◆ **Instructions to follow**: In the text on smart contracts, turn the paragraph beginning "To obtain sample data for simulation" into a short bulleted list that keeps its main facts.

The blockchain layer is one where the smart contracts play a major role. For any task, there will be smart contracts issued by the user to be validated. This layer receives the list of safe users $\{s{u}_1,s{u}_2,s{u}_3,\dots ,s{u}_r\}\in \mathrm{SU}$ and their respective smart contracts $\{s_1^j,s_2^j,s_3^j,\dots ,s_t^j\}\in S$ from deployment layer and malicious user classification layer. These contracts at their base are programs written by developers. Solidity is one of the most popular languages used to deploy contracts in Ethereum blockchain [26].

4.3.1. Dataset Collection

To obtain sample data for simulation in this problem, multiple smart contracts were taken from repository by smartbugs-wild [27]. There were 47,398 contracts on given repository. Before passing it to preprocessing, it was still necessary to classify them as vulnerable or non-vulnerable. The results of the ICSE 2020 paper [28] were used to obtain classified contracts. This paper compared working of different tools used to analyze smart contracts such as slither, MAIAN, and mythril. Another set of smart contracts were gathered from Google’s bigQuery database [29]. These contracts were not classified into vulnerable and non-vulnerable. Hence, slither tool was used to classify some of the contracts and use for simulation. Finally, we were able to acquire 650 non-vulnerable smart contracts and 131 vulnerable smart contracts.

4.3.2. Data Preprocessing

The contracts written in solidity undergo certain steps before being viable for use as data for training and testing. The solidity code is first converted to “bytecode” by a solidity disassembler. This bytecode is now converted to opcodes that were predefined and can be found in the Ethereum yellow paper [30]. The original solidity codes were converted into opcodes, and they can now be used for prediction using DL algorithms. These opcodes are categorical in nature and hence cannot be directly in an algorithm. To use them efficiently for training and prediction, one-hot encoding process is used. This process creates specific frequencies for each opcode possible. On basis of these frequencies, now DL algorithms can be used. These frequencies act as vectors and are passed on to the layer, that is, the Malicious Smart Contract Prediction layer.

◆ **Extracted information**:
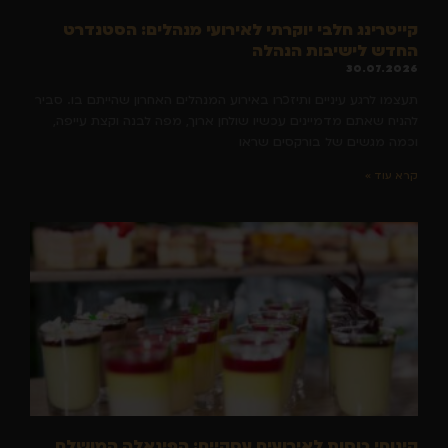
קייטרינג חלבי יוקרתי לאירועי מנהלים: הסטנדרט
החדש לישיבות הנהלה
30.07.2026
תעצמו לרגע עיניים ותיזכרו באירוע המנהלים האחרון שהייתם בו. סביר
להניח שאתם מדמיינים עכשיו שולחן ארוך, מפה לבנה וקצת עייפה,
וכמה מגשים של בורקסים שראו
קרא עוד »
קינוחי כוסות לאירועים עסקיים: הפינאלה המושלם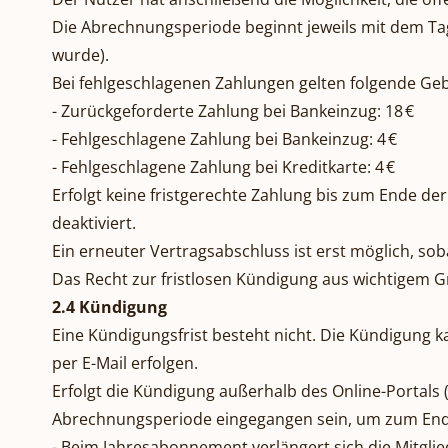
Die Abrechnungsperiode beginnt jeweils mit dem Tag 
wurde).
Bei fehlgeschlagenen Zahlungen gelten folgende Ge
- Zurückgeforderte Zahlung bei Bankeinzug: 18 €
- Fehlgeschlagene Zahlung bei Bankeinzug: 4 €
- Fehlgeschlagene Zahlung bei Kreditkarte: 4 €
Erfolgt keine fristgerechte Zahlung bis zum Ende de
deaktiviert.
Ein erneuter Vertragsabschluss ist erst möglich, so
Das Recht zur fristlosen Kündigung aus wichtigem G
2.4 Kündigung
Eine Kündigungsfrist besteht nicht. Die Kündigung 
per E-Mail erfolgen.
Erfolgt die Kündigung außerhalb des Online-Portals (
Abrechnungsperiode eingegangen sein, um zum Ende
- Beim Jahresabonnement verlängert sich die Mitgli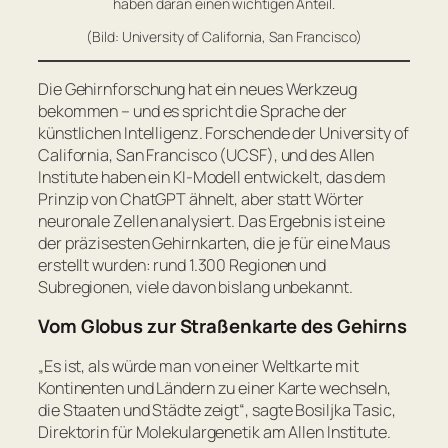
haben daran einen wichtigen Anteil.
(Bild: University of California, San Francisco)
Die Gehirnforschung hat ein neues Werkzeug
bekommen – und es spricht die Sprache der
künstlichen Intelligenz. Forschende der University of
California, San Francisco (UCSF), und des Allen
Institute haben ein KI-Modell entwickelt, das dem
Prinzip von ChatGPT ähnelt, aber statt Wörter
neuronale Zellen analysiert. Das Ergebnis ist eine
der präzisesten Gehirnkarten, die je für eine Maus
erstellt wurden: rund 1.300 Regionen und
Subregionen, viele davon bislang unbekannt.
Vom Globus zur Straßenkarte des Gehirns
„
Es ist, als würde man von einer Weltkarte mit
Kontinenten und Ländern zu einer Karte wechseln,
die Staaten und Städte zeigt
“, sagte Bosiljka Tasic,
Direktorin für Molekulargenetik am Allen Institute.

◆ **Result**:
- Sample contracts came from the smartbugs-wild repository, which held 47,398 contracts.
- These had to be labeled vulnerable or non-vulnerable before preprocessing. The labels came from the results of an ICSE 2020 paper that compared smart contract analysis tools such as slither, MAIAN, and mythril.
- A second set of contracts came from Google's bigQuery database. These were unlabeled, so the slither tool was used to classify some of them.
- The final dataset had 650 non-vulnerable and 131 vulnerable smart contracts.